> **Your objective**:
For the data below, give the number of lines in which "down" occurs. Include nothing besides that number.

> **Exercise data**:
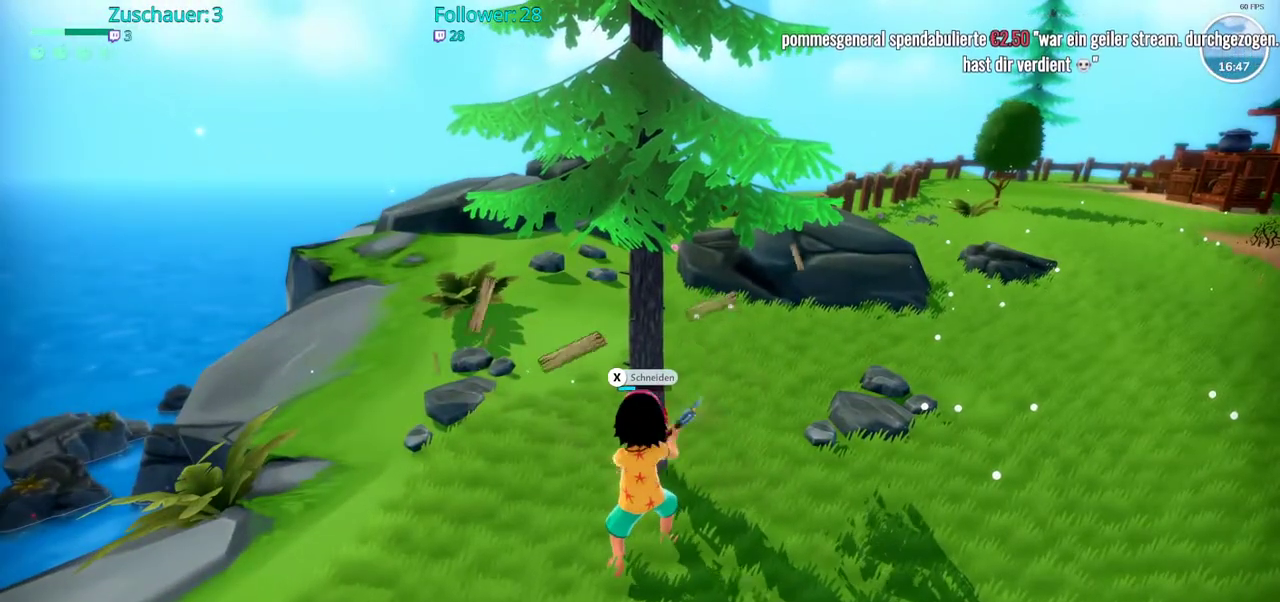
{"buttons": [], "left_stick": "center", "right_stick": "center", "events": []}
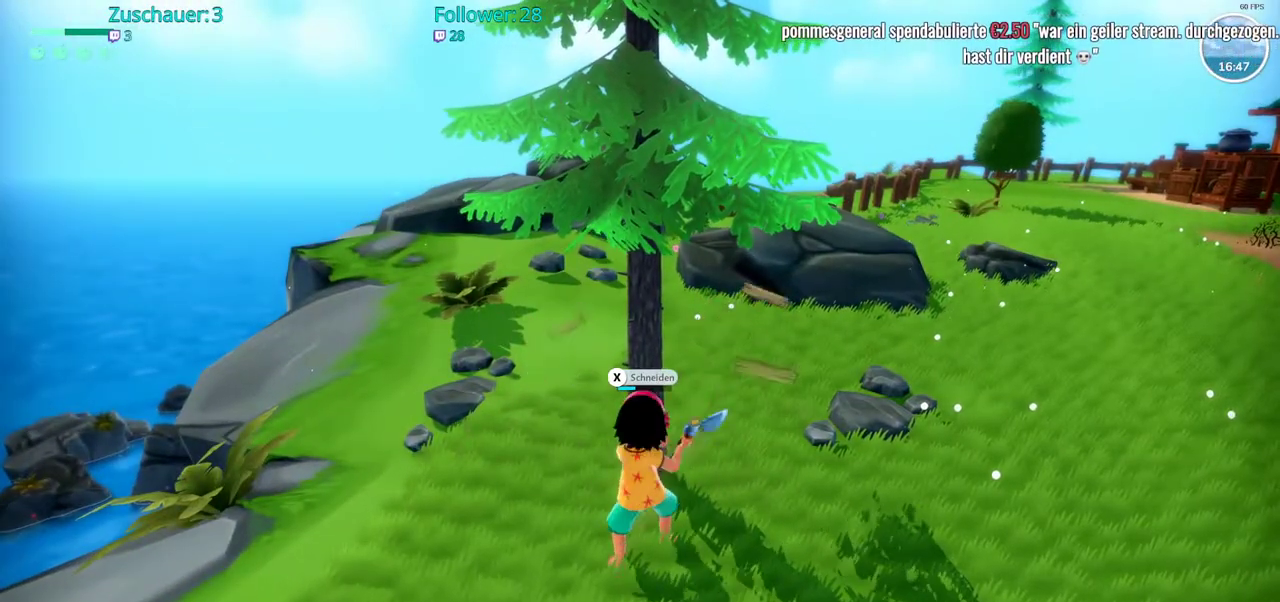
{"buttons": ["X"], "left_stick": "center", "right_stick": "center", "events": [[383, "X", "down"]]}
---
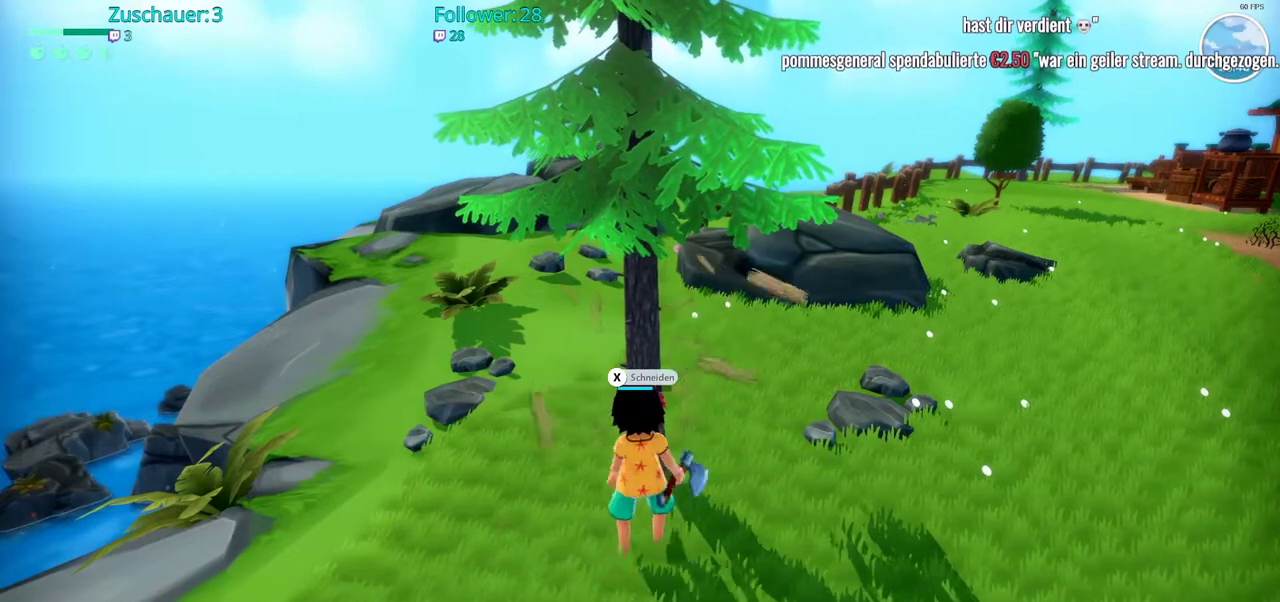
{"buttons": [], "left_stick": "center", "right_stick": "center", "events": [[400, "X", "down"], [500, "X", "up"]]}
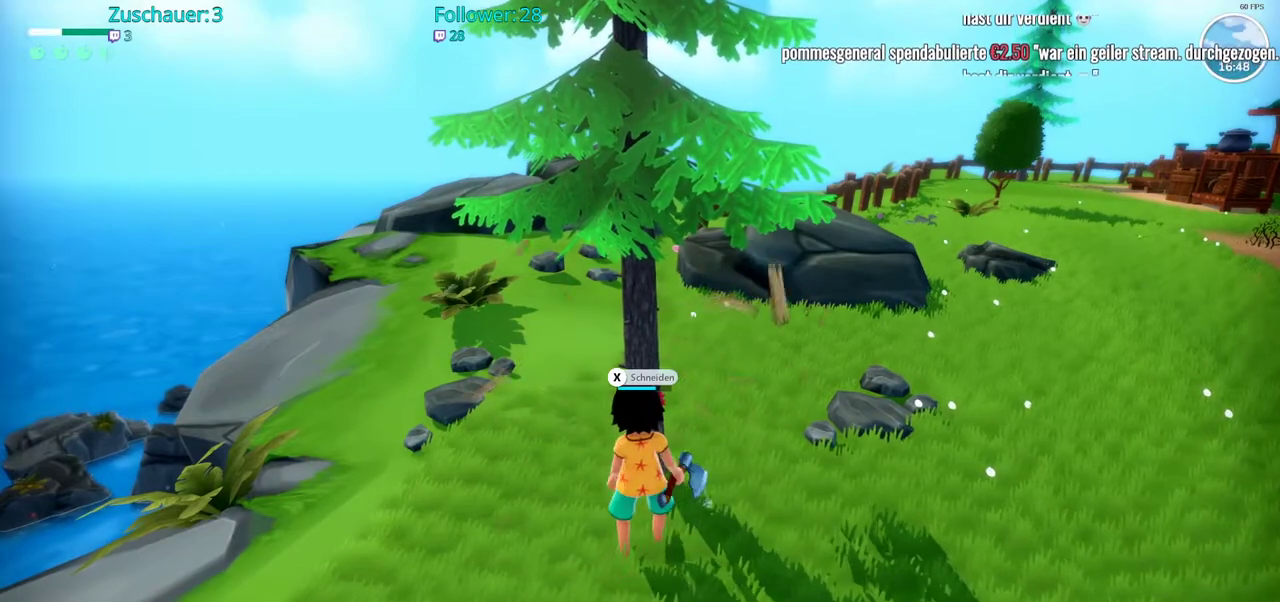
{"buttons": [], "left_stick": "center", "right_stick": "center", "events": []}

> **Answer below**:
2